Prestige is indirect, but very effective. Most scientists care about their legacy. When we look back at the nuclear age, for example, when we choose to make a film about Oppenheimer among the scientists of that era, we ask today’s scientists what we value. It sends a signal about what is going on. By selecting the Nobel Prize recipient from among those currently working on AI, the Nobel Prize Committee sets up strong incentives for current and future AI researchers.

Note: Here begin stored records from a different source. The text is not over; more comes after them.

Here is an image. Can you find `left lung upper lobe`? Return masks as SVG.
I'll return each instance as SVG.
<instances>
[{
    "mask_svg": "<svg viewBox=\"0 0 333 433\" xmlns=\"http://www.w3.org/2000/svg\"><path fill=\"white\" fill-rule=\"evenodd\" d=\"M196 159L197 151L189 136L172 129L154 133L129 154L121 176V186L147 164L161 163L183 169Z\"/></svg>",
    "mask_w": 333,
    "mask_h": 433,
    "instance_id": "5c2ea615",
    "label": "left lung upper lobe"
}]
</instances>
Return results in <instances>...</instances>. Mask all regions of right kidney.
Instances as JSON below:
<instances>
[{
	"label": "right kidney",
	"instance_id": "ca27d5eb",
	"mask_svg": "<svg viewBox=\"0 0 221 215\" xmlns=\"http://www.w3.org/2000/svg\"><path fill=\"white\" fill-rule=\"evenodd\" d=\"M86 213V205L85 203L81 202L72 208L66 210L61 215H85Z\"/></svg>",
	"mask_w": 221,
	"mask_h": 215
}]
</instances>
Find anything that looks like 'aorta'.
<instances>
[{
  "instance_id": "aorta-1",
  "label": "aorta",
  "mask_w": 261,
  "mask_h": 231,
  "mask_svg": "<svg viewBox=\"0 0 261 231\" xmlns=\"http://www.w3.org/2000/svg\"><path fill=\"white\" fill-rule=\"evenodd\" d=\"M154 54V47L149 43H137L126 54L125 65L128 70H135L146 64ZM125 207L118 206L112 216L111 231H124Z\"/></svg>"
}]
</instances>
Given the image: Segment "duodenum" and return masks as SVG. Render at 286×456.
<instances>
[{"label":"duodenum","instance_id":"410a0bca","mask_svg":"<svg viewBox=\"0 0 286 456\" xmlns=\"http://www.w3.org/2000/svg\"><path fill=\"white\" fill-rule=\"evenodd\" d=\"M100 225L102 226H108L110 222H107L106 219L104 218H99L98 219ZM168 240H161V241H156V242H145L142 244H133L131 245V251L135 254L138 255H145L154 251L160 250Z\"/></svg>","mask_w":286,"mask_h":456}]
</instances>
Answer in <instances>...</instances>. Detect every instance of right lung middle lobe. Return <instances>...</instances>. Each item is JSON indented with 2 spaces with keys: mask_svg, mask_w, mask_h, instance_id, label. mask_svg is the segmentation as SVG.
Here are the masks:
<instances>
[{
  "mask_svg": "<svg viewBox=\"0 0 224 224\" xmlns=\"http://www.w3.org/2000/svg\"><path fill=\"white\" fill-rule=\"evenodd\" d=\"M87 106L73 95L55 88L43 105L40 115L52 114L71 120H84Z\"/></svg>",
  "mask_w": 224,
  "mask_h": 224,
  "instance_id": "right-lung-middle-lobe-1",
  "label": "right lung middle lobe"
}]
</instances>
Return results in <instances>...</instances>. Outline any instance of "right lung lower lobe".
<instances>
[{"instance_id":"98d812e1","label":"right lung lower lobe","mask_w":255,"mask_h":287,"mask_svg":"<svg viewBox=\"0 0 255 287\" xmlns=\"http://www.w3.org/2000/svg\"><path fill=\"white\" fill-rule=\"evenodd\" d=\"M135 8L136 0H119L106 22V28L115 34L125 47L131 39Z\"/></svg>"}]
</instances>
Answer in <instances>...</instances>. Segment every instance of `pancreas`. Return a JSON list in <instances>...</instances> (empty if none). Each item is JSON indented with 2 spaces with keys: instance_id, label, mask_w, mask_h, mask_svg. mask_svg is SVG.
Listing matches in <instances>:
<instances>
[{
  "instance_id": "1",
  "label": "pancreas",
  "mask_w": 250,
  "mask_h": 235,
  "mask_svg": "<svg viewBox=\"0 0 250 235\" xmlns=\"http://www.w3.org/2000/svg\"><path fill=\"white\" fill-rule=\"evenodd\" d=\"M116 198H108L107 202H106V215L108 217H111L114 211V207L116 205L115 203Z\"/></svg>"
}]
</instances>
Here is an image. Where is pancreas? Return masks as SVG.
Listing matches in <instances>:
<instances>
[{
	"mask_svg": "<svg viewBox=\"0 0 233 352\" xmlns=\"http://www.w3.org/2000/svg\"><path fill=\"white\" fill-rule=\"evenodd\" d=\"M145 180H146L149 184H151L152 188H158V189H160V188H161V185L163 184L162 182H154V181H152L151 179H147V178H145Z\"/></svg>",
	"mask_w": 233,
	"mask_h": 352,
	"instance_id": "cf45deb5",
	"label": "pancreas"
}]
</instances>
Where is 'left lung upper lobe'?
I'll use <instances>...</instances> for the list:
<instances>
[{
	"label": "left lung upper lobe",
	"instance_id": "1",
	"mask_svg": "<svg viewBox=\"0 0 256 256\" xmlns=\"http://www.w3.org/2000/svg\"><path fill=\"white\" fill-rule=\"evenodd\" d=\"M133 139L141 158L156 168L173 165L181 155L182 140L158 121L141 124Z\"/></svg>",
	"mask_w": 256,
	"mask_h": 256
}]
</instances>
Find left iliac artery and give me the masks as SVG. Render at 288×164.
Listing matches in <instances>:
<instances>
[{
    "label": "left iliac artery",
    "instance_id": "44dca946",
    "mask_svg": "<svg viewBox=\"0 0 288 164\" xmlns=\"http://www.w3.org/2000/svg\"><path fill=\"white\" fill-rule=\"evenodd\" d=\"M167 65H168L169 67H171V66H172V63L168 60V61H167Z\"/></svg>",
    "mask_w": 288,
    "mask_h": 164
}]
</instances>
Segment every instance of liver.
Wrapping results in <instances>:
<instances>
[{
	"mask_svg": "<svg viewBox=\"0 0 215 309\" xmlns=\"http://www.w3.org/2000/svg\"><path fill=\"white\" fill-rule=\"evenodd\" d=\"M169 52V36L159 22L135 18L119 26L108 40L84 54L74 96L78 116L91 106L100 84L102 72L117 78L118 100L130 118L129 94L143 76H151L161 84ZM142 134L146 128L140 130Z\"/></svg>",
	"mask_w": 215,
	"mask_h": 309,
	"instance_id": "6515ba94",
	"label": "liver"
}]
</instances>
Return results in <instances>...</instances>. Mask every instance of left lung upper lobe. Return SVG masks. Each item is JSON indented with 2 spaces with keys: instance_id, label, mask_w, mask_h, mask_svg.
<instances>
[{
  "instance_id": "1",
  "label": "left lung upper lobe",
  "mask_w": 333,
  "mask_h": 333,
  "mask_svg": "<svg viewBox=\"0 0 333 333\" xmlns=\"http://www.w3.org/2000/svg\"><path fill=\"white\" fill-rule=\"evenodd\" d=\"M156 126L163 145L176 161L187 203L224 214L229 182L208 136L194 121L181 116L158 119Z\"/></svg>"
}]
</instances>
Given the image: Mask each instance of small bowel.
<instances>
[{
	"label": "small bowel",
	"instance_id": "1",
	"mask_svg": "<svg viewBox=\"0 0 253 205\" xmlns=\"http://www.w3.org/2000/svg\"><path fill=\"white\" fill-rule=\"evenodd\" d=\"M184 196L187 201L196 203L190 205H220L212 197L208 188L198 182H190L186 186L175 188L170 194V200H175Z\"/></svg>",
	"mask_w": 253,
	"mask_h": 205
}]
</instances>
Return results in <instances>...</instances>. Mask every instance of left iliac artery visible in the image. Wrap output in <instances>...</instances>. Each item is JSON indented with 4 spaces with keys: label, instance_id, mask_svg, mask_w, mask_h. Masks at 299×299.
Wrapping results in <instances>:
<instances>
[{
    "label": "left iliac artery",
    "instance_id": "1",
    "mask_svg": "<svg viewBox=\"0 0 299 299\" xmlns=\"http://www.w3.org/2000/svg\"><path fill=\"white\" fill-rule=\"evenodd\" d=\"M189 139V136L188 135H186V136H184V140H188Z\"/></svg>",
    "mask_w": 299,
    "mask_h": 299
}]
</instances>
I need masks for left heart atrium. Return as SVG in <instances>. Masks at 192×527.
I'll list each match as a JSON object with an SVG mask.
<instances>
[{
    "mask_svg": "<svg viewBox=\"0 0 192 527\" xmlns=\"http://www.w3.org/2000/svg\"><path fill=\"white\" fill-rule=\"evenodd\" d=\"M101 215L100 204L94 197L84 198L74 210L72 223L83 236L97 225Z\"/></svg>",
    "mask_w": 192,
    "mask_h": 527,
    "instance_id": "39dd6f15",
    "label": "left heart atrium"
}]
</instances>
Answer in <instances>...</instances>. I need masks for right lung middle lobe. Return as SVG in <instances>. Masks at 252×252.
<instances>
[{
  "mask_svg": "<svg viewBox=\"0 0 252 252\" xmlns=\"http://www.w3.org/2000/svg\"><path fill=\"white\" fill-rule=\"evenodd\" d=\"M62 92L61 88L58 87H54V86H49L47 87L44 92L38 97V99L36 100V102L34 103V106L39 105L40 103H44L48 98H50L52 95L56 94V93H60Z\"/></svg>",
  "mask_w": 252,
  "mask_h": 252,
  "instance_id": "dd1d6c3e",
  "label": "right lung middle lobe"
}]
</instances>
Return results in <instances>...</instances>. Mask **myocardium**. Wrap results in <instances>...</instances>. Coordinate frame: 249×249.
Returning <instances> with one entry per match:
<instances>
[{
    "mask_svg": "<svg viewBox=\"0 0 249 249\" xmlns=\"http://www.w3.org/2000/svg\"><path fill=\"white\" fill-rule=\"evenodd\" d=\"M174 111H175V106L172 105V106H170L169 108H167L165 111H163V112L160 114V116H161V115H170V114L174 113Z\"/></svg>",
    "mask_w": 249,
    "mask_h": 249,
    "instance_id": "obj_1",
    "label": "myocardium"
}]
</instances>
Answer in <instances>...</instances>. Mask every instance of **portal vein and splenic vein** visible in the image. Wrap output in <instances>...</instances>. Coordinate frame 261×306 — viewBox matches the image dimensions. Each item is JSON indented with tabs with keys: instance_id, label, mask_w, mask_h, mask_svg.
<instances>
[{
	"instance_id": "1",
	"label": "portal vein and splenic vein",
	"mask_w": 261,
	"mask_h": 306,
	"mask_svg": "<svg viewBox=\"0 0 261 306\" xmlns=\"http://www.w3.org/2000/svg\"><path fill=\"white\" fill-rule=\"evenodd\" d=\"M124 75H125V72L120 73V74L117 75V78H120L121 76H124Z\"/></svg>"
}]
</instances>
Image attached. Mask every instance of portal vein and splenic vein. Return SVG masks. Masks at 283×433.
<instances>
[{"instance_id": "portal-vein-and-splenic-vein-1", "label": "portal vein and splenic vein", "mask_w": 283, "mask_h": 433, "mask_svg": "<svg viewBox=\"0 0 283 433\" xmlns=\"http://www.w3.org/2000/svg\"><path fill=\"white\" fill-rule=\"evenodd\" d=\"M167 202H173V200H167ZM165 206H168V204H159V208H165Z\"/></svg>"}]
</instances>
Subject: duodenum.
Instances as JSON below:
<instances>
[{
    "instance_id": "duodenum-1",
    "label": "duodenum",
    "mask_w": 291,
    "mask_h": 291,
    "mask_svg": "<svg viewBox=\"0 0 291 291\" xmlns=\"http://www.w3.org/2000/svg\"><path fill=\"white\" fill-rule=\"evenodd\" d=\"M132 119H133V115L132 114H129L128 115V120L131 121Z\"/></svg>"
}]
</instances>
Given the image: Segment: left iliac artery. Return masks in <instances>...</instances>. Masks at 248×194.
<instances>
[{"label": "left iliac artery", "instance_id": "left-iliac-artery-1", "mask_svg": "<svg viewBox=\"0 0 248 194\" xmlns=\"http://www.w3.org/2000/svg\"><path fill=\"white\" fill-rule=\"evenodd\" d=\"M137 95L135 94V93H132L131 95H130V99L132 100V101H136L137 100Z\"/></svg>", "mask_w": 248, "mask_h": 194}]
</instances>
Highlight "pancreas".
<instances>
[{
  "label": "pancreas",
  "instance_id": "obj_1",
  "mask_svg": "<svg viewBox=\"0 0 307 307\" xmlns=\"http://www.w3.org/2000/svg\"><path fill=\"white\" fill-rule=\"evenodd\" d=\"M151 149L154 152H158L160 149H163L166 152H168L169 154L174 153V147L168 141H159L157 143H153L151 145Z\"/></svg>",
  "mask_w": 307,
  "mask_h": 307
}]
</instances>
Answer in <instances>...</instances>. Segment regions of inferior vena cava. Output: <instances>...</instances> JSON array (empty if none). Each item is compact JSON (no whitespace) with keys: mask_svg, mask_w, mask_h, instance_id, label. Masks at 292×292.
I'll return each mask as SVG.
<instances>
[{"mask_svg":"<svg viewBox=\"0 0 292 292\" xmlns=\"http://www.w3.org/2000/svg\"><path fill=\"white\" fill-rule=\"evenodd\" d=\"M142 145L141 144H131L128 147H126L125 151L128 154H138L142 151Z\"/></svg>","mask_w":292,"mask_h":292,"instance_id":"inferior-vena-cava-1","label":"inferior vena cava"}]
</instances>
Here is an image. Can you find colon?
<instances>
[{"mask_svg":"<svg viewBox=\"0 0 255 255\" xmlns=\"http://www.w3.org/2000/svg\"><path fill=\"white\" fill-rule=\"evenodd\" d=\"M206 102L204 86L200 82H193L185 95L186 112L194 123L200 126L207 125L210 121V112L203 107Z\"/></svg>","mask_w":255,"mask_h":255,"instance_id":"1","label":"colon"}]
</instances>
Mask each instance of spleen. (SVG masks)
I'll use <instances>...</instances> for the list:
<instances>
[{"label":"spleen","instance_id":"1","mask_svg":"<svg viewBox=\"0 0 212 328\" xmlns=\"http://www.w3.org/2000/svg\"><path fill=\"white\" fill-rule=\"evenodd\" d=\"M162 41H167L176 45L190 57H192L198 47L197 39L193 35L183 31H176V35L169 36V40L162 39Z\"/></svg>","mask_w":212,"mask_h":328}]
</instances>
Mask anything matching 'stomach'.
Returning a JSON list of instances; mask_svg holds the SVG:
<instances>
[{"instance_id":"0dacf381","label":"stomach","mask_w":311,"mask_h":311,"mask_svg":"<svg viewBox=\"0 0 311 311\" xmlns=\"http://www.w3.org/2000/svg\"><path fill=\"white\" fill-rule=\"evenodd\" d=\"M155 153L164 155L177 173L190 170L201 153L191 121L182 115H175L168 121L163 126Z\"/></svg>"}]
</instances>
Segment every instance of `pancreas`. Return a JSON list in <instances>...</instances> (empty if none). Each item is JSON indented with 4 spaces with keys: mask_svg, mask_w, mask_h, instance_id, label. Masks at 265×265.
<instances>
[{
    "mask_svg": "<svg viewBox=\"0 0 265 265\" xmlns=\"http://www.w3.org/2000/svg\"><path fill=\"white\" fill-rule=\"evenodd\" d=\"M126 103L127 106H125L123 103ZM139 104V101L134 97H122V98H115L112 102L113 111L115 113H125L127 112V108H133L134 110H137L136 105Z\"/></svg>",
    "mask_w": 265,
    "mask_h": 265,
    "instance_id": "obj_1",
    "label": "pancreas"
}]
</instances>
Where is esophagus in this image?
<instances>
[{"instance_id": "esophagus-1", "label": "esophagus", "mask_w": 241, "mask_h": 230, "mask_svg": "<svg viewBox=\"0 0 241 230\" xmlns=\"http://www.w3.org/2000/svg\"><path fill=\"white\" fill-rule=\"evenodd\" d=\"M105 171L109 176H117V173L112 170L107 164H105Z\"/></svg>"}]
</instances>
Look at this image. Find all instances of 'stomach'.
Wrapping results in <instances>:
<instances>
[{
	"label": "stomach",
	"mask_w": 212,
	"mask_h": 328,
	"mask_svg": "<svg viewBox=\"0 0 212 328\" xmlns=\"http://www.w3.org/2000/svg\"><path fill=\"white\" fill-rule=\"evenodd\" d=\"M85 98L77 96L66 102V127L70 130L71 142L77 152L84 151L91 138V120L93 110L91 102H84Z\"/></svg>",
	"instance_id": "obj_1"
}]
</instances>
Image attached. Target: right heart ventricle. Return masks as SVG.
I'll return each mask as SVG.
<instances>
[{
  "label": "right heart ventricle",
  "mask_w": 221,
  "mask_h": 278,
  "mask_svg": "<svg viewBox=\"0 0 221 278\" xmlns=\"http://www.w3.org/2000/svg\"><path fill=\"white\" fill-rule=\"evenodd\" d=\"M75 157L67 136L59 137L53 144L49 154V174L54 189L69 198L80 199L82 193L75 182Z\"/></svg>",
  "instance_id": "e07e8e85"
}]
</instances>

Although it is too late to change the events of the 20th century, we can hope for better results with AI. We can start by looking to the field of machine learning, which focuses on rapid development of capabilities. Instead, like Newton-Rex and Whittaker, they insist on engaging with and evaluating the context of their work, as well as responding to changing circumstances. Paying attention to what scientists like them have to say offers the greatest hope for the positive development of science now and in the future.
As a society, we can choose who to elevate, emulate, and maintain as role models for the next generation. As the nuclear age teaches us, now is the time to consider how any application of scientific discoveries can be applied to who among today’s scientists is, rather than to the values of the world in which we currently live. Now is the time to carefully assess whether we reflect the values of the world in which we want to live.
This is an opinion and analysis article and the views expressed by the author are not necessarily those of the author. scientific american.